Der Flugzeugträger der US-Truppen stünde genau für den Fall bereit, dass neue Parteien in den Krieg eingriffen. Präsident Joe Biden sagte dazu: "An jedes Land, jede Organisation, jeden, der daran denkt, die Situation auszunutzen, habe ich ein Wort: Tun Sie es nicht."

Bisher gab es nur einzelne Kampfhandlungen an der nordisraelischen Grenze, Israel antwortete direkt mit Gegenangriffen. Zum letzten großen Krieg zwischen Israel, dem Iran und der Hisbollah kam es 2006. General Brown sagte laut Reuters dazu: "Wir wollen eine ziemlich deutliche Botschaft senden. Wir wollen nicht, dass sich diese Situation ausweitet, und wir wollen, dass der Iran diese Botschaft laut und deutlich vernimmt."

Bislang zeichnet sich nicht ab, dass Iran und die Hisbollah in den Krieg einsteigen werden. Hisbollah-Expertin Hanin Ghaddar vom Washington Institute for Near East Policy schreibt in einem mehrteiligen Thread auf X, früher Twitter, sie gehe aktuell nicht davon aus, dass die Terrororganisation in den Krieg eingreifen wird. Sie räumt jedoch ein Szenario ein: "Wenn dieser Krieg für Iran extrem wichtig ist, wenn es wirklich DER Krieg ist – wenn die nächsten Schritte geplant sind – dann wird die Hisbollah daran beteiligt sein."
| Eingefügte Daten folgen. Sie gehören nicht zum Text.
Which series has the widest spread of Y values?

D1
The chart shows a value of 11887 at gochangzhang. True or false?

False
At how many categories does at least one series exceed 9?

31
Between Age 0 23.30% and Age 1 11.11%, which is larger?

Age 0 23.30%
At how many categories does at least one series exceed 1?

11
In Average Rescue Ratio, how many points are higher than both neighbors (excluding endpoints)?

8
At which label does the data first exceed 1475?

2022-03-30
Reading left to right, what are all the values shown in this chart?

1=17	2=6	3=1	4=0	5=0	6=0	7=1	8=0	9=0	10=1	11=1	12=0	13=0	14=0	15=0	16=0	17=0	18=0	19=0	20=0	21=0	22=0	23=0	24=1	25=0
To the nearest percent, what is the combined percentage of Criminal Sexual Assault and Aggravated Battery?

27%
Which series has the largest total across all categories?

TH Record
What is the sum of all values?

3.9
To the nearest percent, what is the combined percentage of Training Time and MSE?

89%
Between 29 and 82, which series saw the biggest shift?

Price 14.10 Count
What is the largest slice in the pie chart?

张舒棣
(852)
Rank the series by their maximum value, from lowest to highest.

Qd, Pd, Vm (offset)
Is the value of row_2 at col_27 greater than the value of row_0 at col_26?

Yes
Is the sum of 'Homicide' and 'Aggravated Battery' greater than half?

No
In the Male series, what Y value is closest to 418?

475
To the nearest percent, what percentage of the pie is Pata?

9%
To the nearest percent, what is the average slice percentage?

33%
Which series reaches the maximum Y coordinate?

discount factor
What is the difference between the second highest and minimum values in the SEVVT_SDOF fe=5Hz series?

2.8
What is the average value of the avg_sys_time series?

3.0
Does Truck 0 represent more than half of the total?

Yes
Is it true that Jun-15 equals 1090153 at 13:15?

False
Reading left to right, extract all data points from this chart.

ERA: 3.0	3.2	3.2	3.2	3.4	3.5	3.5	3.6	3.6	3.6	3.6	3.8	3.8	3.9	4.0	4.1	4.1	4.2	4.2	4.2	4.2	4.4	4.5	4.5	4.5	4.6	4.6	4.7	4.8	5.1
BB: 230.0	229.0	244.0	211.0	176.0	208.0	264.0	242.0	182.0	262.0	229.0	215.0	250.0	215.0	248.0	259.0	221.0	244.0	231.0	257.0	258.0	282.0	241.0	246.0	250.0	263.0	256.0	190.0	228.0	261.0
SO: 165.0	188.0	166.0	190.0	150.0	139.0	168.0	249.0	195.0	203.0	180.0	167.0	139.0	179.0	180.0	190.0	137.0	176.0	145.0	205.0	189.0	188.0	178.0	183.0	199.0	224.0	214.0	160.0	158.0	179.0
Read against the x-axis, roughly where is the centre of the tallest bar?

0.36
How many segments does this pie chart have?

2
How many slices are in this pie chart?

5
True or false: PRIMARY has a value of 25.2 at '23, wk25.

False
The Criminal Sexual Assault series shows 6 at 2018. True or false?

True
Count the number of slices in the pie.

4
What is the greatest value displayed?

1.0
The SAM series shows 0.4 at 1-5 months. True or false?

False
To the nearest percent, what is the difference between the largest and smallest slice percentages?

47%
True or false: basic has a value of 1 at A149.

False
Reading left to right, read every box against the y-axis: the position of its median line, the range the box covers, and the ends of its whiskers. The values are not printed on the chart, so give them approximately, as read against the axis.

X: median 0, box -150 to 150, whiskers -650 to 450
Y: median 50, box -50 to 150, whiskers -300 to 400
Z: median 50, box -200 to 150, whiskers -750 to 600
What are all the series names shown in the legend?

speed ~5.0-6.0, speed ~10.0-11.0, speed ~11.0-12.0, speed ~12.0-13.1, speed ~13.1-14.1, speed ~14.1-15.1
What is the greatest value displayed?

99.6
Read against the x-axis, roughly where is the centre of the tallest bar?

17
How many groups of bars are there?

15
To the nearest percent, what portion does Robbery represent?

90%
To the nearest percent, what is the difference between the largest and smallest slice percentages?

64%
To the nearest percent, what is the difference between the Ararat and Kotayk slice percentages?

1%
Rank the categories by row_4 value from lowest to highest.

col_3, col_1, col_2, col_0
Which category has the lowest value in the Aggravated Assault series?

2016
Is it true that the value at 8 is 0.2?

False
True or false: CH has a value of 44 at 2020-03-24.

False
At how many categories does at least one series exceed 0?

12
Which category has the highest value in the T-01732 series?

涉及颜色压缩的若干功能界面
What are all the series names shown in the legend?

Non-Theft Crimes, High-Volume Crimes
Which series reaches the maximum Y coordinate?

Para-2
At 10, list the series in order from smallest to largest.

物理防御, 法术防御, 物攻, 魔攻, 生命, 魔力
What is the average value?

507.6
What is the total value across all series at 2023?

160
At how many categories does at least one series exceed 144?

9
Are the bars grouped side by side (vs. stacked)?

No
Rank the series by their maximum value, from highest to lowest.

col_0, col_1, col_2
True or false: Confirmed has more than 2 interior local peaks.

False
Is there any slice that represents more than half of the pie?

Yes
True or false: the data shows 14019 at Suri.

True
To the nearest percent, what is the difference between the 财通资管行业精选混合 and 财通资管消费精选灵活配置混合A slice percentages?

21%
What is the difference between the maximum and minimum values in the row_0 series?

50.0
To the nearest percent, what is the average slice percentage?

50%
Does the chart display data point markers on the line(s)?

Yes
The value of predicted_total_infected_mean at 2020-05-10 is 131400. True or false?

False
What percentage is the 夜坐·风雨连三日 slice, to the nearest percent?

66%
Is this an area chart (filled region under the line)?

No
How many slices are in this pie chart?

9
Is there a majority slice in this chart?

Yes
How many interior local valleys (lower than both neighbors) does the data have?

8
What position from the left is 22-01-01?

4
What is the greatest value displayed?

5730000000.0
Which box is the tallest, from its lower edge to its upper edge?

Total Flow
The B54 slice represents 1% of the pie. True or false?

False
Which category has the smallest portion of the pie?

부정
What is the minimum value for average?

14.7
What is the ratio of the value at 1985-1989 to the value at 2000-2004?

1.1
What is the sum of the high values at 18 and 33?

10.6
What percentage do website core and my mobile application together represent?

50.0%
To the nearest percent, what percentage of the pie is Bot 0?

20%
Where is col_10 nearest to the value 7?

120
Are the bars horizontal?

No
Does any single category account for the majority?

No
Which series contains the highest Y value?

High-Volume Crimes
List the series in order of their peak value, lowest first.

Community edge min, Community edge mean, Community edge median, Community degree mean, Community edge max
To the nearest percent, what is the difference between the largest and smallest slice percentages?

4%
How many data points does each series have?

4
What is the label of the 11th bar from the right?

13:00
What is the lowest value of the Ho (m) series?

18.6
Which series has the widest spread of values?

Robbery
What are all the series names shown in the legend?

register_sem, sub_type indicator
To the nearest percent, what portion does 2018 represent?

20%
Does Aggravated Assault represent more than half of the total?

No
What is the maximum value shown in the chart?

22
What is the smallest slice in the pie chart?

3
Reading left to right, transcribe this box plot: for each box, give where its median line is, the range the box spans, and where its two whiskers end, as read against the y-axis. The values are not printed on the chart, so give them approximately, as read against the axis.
Die USA bereiten die Region auf dieses Szenario zumindest vor. Präsident Joe Biden hat bereits Kriegsschiffe und einen Flugzeugträger ins östliche Mittelmeer verlegen lassen, er bereitet seine Nation außerdem auf den Einsatz von Bodentruppen vor. Auch die Airforce wird auf eine Verlegung in die Region vorbereitet.